[Element region listings]
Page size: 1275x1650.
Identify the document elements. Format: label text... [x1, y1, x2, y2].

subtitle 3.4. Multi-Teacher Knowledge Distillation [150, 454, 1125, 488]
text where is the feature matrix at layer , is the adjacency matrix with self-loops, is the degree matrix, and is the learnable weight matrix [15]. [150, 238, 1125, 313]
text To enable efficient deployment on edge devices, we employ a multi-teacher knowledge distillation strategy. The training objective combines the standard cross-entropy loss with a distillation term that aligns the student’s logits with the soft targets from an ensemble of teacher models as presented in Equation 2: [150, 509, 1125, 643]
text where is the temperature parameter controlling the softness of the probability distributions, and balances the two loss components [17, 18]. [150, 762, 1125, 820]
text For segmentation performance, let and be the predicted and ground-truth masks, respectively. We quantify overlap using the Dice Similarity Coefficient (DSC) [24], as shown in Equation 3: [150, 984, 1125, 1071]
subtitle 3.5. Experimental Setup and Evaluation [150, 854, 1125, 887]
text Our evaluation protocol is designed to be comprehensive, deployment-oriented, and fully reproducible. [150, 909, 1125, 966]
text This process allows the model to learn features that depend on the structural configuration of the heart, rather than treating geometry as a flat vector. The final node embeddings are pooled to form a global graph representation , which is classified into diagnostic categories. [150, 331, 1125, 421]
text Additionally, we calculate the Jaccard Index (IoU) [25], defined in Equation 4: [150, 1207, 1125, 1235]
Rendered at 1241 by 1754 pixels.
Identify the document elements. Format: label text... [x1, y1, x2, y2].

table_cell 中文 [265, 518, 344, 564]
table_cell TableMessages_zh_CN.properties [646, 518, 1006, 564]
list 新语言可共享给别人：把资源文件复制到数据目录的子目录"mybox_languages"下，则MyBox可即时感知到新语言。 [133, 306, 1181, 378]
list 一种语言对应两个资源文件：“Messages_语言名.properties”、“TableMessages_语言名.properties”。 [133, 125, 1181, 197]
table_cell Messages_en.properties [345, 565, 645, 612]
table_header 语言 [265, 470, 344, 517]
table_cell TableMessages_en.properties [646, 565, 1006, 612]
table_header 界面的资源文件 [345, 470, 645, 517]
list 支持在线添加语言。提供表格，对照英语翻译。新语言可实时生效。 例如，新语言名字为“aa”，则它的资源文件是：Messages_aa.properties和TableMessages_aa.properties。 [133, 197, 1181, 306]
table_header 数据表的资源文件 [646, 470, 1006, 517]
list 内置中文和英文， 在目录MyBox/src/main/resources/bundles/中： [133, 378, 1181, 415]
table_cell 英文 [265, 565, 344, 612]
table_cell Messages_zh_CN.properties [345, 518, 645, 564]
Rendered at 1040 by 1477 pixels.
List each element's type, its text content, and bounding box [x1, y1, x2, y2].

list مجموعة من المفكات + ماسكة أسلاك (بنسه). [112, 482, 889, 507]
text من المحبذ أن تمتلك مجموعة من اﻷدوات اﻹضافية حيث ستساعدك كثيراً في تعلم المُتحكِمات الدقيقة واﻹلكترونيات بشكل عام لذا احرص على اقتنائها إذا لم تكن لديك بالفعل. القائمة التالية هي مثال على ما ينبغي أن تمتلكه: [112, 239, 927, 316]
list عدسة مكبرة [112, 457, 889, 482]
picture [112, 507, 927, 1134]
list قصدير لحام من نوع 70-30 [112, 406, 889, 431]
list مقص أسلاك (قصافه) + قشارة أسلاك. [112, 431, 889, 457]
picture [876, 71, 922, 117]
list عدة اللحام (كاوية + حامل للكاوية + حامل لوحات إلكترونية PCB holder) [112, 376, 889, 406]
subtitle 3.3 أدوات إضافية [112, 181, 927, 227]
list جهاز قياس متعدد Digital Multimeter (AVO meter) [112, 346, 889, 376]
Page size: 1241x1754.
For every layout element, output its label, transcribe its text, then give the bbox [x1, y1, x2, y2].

Task —
Please rewrite the lines starting with the line that contains "Page size: 1241x1754." and going on through the end of the records as a numbered list, leaving out any blank lines.

Problem solution —
1. Page size: 1241x1754.
2. For every layout element, output its label, transcribe its text, then give the bbox [x1, y1, x2, y2].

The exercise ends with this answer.